The ancient city of Konya is the second most visited city of Turkey after Istanbul. Apart from its historic significance, Konya has become a pilgrimage city not only for Muslims but also for people of other religions who seek spiritual guidance from Rumi’s poetry and treat Rumi as their spiritual leader. Rumi spent most of his life in Konya and was buried there. In 1927, his monastery was converted into a museum named as Mevlana Meuseze or the Maulana Museum. Maulana is a religious title for respect. In the west Maulana is known as Rumi and the museum named after him as Rumi Museum.

Mevlana Jalaluddin Rumi was born in Balkh (now Afghanistan) in 1207 and came to Konya alongwith his parents when he was only 12 years old. Rumi became a great religious scholar of his time and started teaching Koran and Islamic Sharia to his students. After meeting with Shams Tabriz at the age of 37 his whole life changed. He became a whirling dervish and followed the footsteps of his Murshed Shams.

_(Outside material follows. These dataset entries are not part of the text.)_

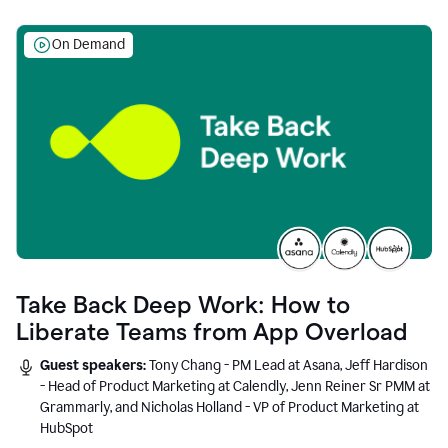
On Demand
Take Back Deep Work: How to
Liberate Teams from App Overload
Guest speakers:
Tony Chang - PM Lead at Asana, Jeff Hardison
- Head of Product Marketing at Calendly, Jenn Reiner Sr PMM at
Grammarly, and Nicholas Holland - VP of Product Marketing at
HubSpot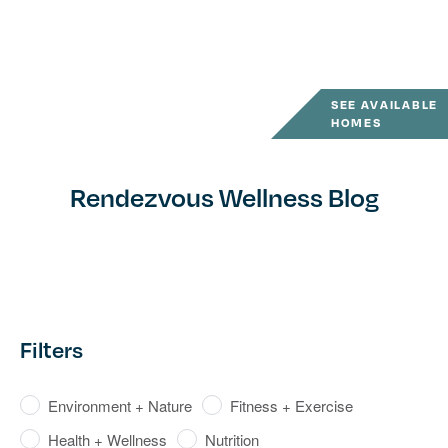
SEE AVAILABLE
HOMES
Rendezvous Wellness Blog
Filters
Environment + Nature
Fitness + Exercise
Health + Wellness
Nutrition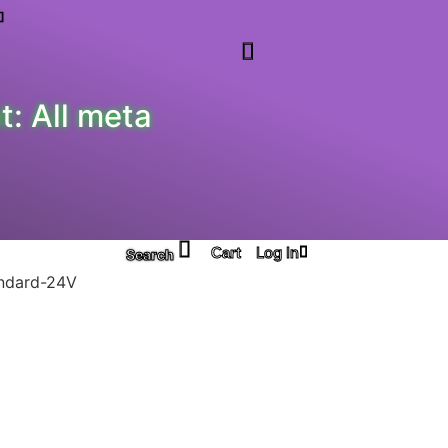
: All meta
Log In
Search
ndard-24V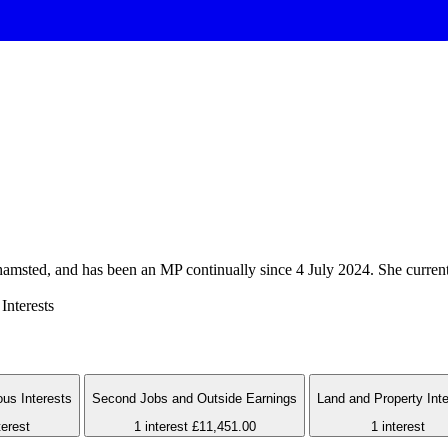
amsted, and has been an MP continually since 4 July 2024. She current
Interests
us Interests
Second Jobs and Outside Earnings
Land and Property Int
terest
1 interest
£11,451.00
1 interest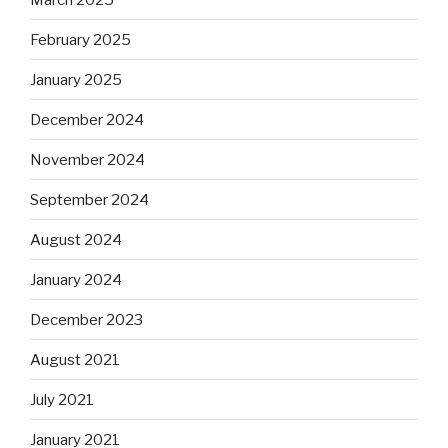
February 2025
January 2025
December 2024
November 2024
September 2024
August 2024
January 2024
December 2023
August 2021
July 2021
January 2021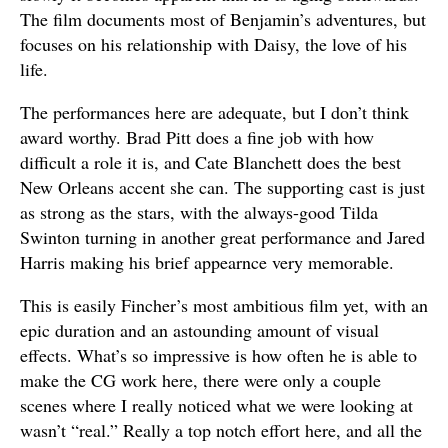
The film documents most of Benjamin’s adventures, but
focuses on his relationship with Daisy, the love of his
life.
The performances here are adequate, but I don’t think
award worthy. Brad Pitt does a fine job with how
difficult a role it is, and Cate Blanchett does the best
New Orleans accent she can. The supporting cast is just
as strong as the stars, with the always-good Tilda
Swinton turning in another great performance and Jared
Harris making his brief appearnce very memorable.
This is easily Fincher’s most ambitious film yet, with an
epic duration and an astounding amount of visual
effects. What’s so impressive is how often he is able to
make the CG work here, there were only a couple
scenes where I really noticed what we were looking at
wasn’t “real.” Really a top notch effort here, and all the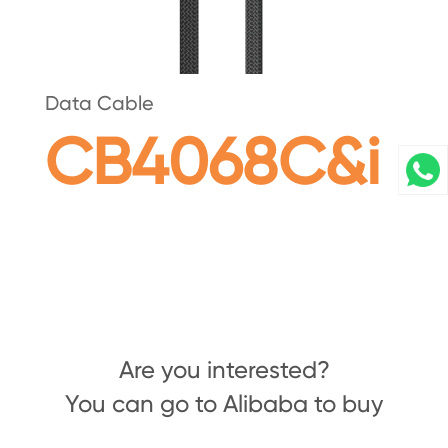
Data Cable
CB4068C&i
Are you interested?
You can go to Alibaba to buy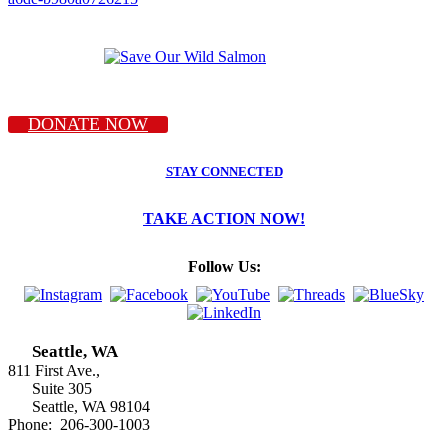
DONATE NOW
STAY CONNECTED
TAKE ACTION NOW!
Follow Us:
Seattle, WA
811 First Ave.,
Suite 305
Seattle, WA 98104
Phone: 206-300-1003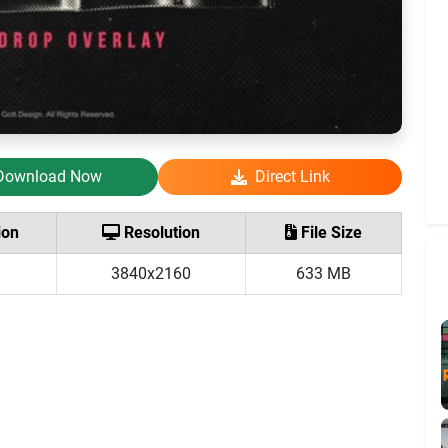
Download Now
Direct Link
ion
Resolution
File Size
3840x2160
633 MB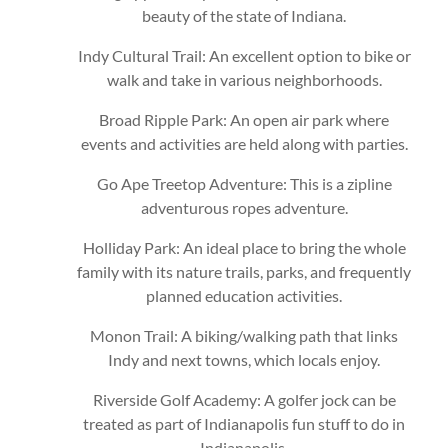
beauty of the state of Indiana.
Indy Cultural Trail: An excellent option to bike or
walk and take in various neighborhoods.
Broad Ripple Park: An open air park where
events and activities are held along with parties.
Go Ape Treetop Adventure: This is a zipline
adventurous ropes adventure.
Holliday Park: An ideal place to bring the whole
family with its nature trails, parks, and frequently
planned education activities.
Monon Trail: A biking/walking path that links
Indy and next towns, which locals enjoy.
Riverside Golf Academy: A golfer jock can be
treated as part of Indianapolis fun stuff to do in
Indianapolis.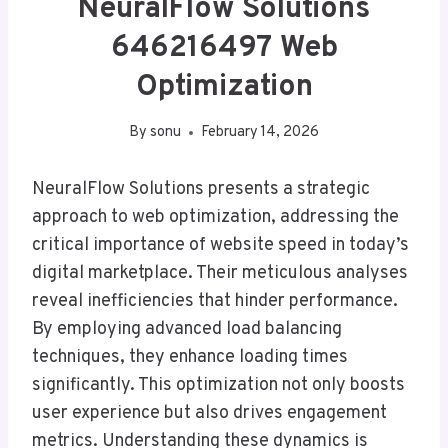
NeuralFlow Solutions
646216497 Web
Optimization
By
sonu
February 14, 2026
NeuralFlow Solutions presents a strategic
approach to web optimization, addressing the
critical importance of website speed in today’s
digital marketplace. Their meticulous analyses
reveal inefficiencies that hinder performance.
By employing advanced load balancing
techniques, they enhance loading times
significantly. This optimization not only boosts
user experience but also drives engagement
metrics. Understanding these dynamics is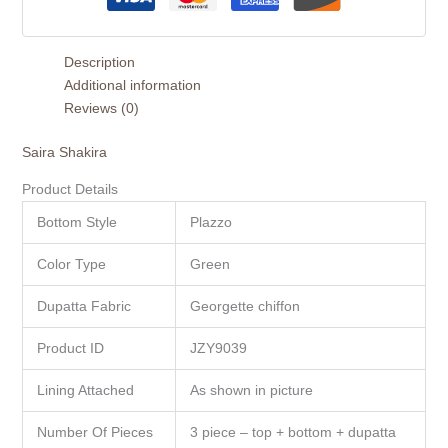
Description
Additional information
Reviews (0)
Saira Shakira
Product Details
Bottom Style
Plazzo
Color Type
Green
Dupatta Fabric
Georgette chiffon
Product ID
JZY9039
Lining Attached
As shown in picture
Number Of Pieces
3 piece – top + bottom + dupatta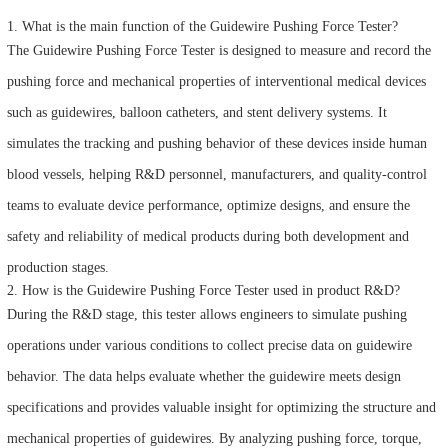
1. What is the main function of the Guidewire Pushing Force Tester?
The Guidewire Pushing Force Tester is designed to measure and record the
pushing force and mechanical properties of interventional medical devices
such as guidewires, balloon catheters, and stent delivery systems. It
simulates the tracking and pushing behavior of these devices inside human
blood vessels, helping R&D personnel, manufacturers, and quality-control
teams to evaluate device performance, optimize designs, and ensure the
safety and reliability of medical products during both development and
production stages.
2. How is the Guidewire Pushing Force Tester used in product R&D?
During the R&D stage, this tester allows engineers to simulate pushing
operations under various conditions to collect precise data on guidewire
behavior. The data helps evaluate whether the guidewire meets design
specifications and provides valuable insight for optimizing the structure and
mechanical properties of guidewires. By analyzing pushing force, torque,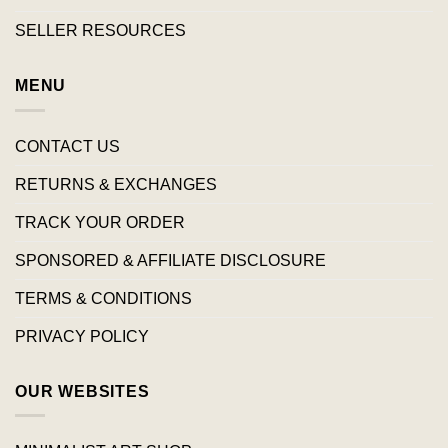
SELLER RESOURCES
MENU
CONTACT US
RETURNS & EXCHANGES
TRACK YOUR ORDER
SPONSORED & AFFILIATE DISCLOSURE
TERMS & CONDITIONS
PRIVACY POLICY
OUR WEBSITES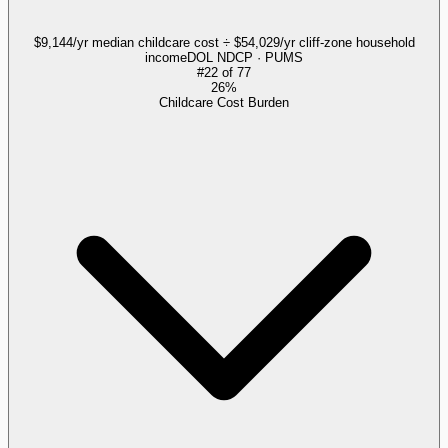
$9,144/yr median childcare cost ÷ $54,029/yr cliff-zone household
income
DOL NDCP · PUMS
#
22
of
77
26%
Childcare Cost Burden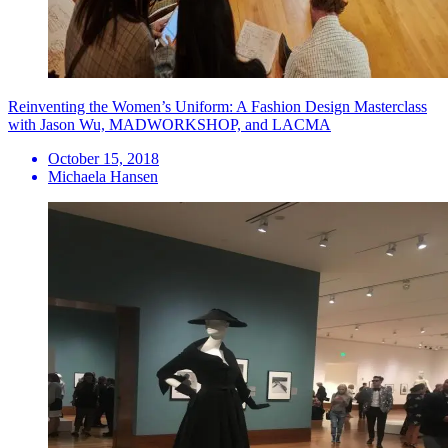
Reinventing the Women’s Uniform: A Fashion Design Masterclass
with Jason Wu, MADWORKSHOP, and LACMA
October 15, 2018
Michaela Hansen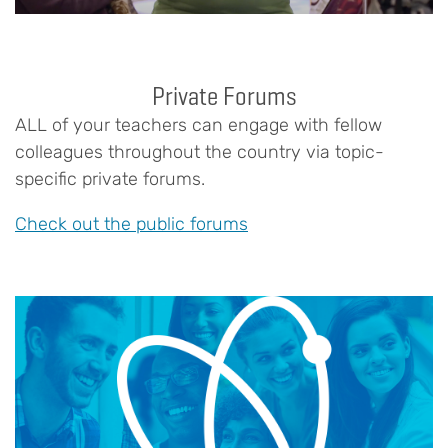
Private Forums
ALL of your teachers can engage with fellow
colleagues throughout the country via topic-
specific private forums.
Check out the public forums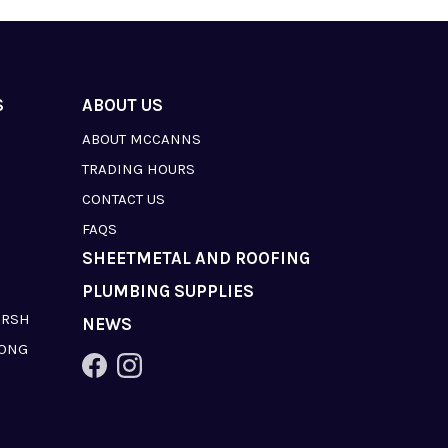
S
ABOUT US
ABOUT MCCANNS
TRADING HOURS
CONTACT US
FAQS
SHEETMETAL AND ROOFING
PLUMBING SUPPLIES
ARSH
NEWS
LONG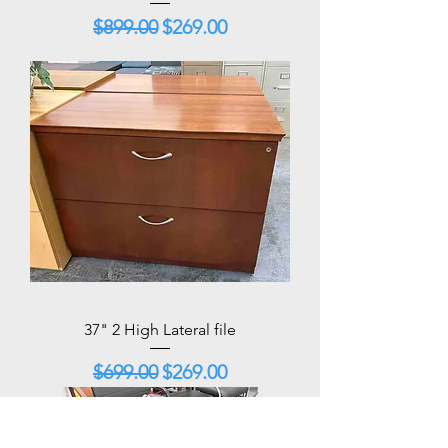
Regular Price
Sale Price
$899.00
$269.00
37" 2 High Lateral file
Regular Price
Sale Price
$699.00
$269.00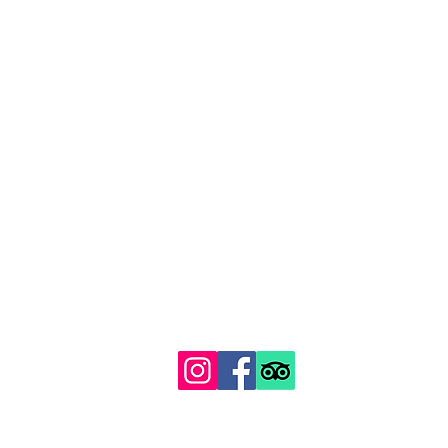
129 Gipsy Hill, Norwood, London SE19 1QS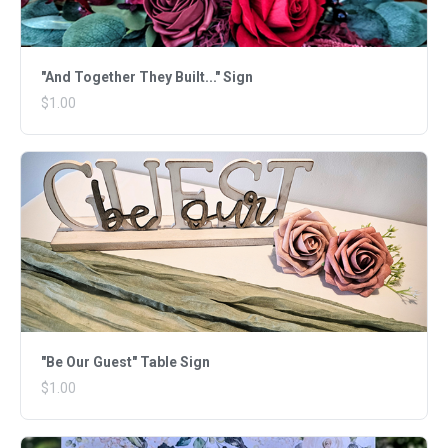
"And Together They Built..." Sign
$1.00
"Be Our Guest" Table Sign
$1.00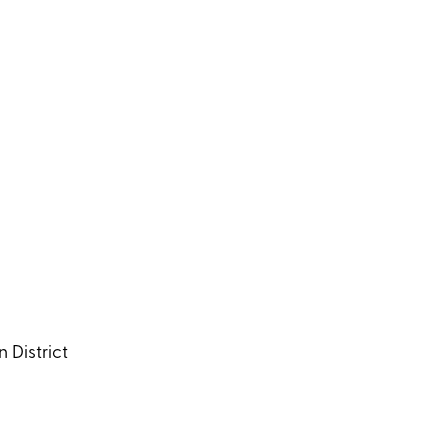
 District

Shams Tabriz filled Rumi’s heart with Divine spiritual enlightenment and taught him the knowledge what he could not learn from the books. After that Rumi started writing poetry. He wrote 70,000 verses in a period of 25 years. Rumi’s poetry, written in the Persian language, has been translated in all the prominent languages of the world, and thus Rumi has become the best known, most respected and the most read poet of the world.

Rumi Museum is opened daily from 10.00 am to 4.30 pm and the admission is free. Before entering the Rumi’s shrine, everyone is required to wear thin plastic covers on shoes as respect for the holy place. In the main room there are many tombs of Rumi’s family and followers. Rumi’s tomb is covered with a large thick cloth embroidered in gold with a big green turban placed on it. Besides his tomb there is the tomb of Rumi’s father, Maulana Bahauddin Valed.

In the next room, placed in the glass cases are the hand written books of Rumi’s poetry written in Persian language, hand written Holy Quran in various periods, clothing belonging to Rumi and his son Sultan Veled, caps belonging to Rumi and his Murshed Shams Tebriz, etc. The next is the prayer room for men and women. The main shrine was built by Seljuk emperors while the rooms in front of the main shrine were added in the times of Ottoman Sultans and became a part of the Rumi Museum.

Rumi left this world on 17 December 1273. This day is remembered every year as his leaving this world and “wedding with God”. Every year, on 17 December, pilgrims from all over the world come to Konya to pay their respects to the 13th century great poet and Sufi saint. They participate in religious ceremonies and witness the whirling dervishes performing live in front of the pilgrims.